In FY22, OPC received 796 complaints, reflecting a 4% decrease from FY21. The decrease in the number of complaints this fiscal year and in FY21 is likely due to the COVID-19 pandemic, which resulted in fewer interactions between community members and Metropolitan Police Department (MPD) and DC Housing Authority Police Department (DCHAPD) officers.

Of the 796 complaints received there were 1,346 allegations of police misconduct reported, a 7% increase from FY21. As in previous years, harassment and language/conduct were the largest categories of allegations with harassment accounting for 50% of the allegations and 25% for language/conduct.

Additionally, emergency legislation passed by the D.C. Council in July 2020 gave OPC the authority to add allegations to a complaint if during the investigation there is evidence of abuse or misuse of police powers.
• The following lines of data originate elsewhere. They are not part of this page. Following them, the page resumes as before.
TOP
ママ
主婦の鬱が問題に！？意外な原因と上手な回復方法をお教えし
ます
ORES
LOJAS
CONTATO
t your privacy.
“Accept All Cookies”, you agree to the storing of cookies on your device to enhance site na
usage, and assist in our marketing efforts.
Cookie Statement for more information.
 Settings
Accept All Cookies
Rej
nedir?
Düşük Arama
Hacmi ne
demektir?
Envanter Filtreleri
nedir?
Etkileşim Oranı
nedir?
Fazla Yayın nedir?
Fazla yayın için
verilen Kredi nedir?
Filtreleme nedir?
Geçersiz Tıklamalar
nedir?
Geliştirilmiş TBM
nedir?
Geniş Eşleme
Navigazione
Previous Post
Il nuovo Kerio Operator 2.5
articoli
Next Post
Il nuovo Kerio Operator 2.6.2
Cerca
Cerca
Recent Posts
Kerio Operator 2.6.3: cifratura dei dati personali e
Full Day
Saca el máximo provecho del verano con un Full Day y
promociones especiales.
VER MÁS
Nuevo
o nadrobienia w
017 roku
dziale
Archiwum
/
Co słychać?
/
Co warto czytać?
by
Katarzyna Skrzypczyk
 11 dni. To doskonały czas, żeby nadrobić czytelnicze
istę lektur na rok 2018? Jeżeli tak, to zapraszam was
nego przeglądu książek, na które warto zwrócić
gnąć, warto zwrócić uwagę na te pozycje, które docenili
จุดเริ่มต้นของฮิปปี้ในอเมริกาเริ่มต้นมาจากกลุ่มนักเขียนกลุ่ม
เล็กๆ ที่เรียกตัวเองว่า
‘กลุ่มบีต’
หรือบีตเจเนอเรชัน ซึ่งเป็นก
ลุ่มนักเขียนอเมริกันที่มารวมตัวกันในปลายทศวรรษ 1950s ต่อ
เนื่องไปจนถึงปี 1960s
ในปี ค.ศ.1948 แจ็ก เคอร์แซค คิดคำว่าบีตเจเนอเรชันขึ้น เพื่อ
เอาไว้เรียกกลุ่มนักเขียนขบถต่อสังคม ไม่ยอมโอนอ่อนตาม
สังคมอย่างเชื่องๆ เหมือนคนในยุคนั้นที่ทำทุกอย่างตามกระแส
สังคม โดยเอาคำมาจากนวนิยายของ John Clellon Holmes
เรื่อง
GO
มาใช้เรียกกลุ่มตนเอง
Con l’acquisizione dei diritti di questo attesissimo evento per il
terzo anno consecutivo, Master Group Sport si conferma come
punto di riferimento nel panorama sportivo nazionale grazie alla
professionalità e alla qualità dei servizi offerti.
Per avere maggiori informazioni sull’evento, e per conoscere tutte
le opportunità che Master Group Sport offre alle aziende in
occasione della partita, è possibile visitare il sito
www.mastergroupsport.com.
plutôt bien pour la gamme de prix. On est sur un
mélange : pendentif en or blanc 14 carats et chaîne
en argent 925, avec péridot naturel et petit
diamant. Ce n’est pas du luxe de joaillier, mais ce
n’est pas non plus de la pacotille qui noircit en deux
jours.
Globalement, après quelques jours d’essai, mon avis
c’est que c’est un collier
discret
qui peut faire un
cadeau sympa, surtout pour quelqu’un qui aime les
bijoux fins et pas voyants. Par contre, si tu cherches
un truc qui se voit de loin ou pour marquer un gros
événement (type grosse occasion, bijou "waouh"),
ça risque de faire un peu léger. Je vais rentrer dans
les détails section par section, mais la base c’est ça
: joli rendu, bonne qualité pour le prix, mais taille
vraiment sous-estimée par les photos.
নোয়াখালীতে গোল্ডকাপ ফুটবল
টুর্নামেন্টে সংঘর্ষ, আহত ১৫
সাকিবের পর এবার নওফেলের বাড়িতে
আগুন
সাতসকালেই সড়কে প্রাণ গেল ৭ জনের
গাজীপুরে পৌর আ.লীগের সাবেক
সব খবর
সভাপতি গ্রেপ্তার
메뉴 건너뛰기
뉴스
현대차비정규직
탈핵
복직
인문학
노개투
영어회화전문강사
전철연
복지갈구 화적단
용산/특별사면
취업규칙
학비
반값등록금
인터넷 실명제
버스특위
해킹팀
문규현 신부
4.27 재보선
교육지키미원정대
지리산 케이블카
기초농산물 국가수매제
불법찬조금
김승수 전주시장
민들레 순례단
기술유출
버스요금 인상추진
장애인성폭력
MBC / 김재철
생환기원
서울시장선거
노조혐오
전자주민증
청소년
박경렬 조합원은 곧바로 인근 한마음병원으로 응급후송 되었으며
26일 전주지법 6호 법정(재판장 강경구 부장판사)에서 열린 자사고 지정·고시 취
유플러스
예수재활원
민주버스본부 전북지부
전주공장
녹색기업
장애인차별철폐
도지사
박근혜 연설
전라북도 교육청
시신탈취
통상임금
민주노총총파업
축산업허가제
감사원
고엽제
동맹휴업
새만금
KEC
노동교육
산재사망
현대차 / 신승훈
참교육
In FY22, the agency added 12 allegations to 11 different complaints and nine of those allegations were for inappropriate language and conduct.

Further, 719 MPD and DCHAPD officers received complaints this fiscal year with 174 receiving more than one complaint. Black officers accounted for 45% of the complaints; White officers, 37%, Hispanic/Latino officers, 11%; Asian officers, 7%; and Multi-Racial and Native American officers less than 1% of all complaints.

The impact of BWCs continues to enhance OPC’s ability to conduct police misconduct investigations. OPC found BWC video relevant in 79% of its cases, a 4% increase from FY21. In addition, OPC continued to monitor MPD’s compliance with BWC and found that 45% of cases investigated had at least one instance of BWC non-compliance, which is a 29% increase from FY21.

The PCB also issued five policy reports and recommendations in FY22. These reports examine and address large-scale concerns about District law enforcement policies, training, or supervision. Since the agency’s inception in 2002, the PCB has issued 66 reports and set of recommendations for police reform.

OPC continued its outreach efforts, conducting and participating in various events throughout the District of Columbia and beyond. The agency led know your rights sessions, participated in panel discussions, and presented on OPC’s mission and function for several groups and organizations.

“The goal every year through our work is to show the community that civilian oversight is necessary and important,” said Michael G. Tobin, OPC’s executive director. “OPC and the PCB are dedicated to improving community trust in our police departments and promoting police accountability.